→ Short problem
Update the part of the listing that opens with the line containing "table_header Õigsus [58, 308, 550, 374]" and closes with the line containing "table_cell Ajakohasus: info" by changing "sisestatud" to "salvestatud", and give only those lines again with everything else unchanged.

→ Data for the task
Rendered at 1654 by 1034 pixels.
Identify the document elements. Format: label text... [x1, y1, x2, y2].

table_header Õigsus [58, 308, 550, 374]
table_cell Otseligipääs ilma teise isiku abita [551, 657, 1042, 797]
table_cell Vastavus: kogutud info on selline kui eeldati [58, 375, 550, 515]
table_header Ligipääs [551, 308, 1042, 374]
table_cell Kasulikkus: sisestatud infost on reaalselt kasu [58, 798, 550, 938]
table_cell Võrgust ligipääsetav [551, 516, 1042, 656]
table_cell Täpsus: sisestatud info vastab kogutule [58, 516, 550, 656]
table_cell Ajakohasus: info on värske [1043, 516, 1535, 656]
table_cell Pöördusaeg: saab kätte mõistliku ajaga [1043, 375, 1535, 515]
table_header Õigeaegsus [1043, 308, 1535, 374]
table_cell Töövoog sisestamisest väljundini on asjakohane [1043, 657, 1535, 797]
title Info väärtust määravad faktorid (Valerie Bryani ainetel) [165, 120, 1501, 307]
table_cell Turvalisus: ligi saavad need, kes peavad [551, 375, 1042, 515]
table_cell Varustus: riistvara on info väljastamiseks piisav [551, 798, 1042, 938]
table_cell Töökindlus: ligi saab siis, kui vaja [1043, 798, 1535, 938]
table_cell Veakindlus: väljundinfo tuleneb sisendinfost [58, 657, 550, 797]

→ Answer to this problem
table_header Õigsus [58, 308, 550, 374]
table_cell Otseligipääs ilma teise isiku abita [551, 657, 1042, 797]
table_cell Vastavus: kogutud info on selline kui eeldati [58, 375, 550, 515]
table_header Ligipääs [551, 308, 1042, 374]
table_cell Kasulikkus: salvestatud infost on reaalselt kasu [58, 798, 550, 938]
table_cell Võrgust ligipääsetav [551, 516, 1042, 656]
table_cell Täpsus: salvestatud info vastab kogutule [58, 516, 550, 656]
table_cell Ajakohasus: info on värske [1043, 516, 1535, 656]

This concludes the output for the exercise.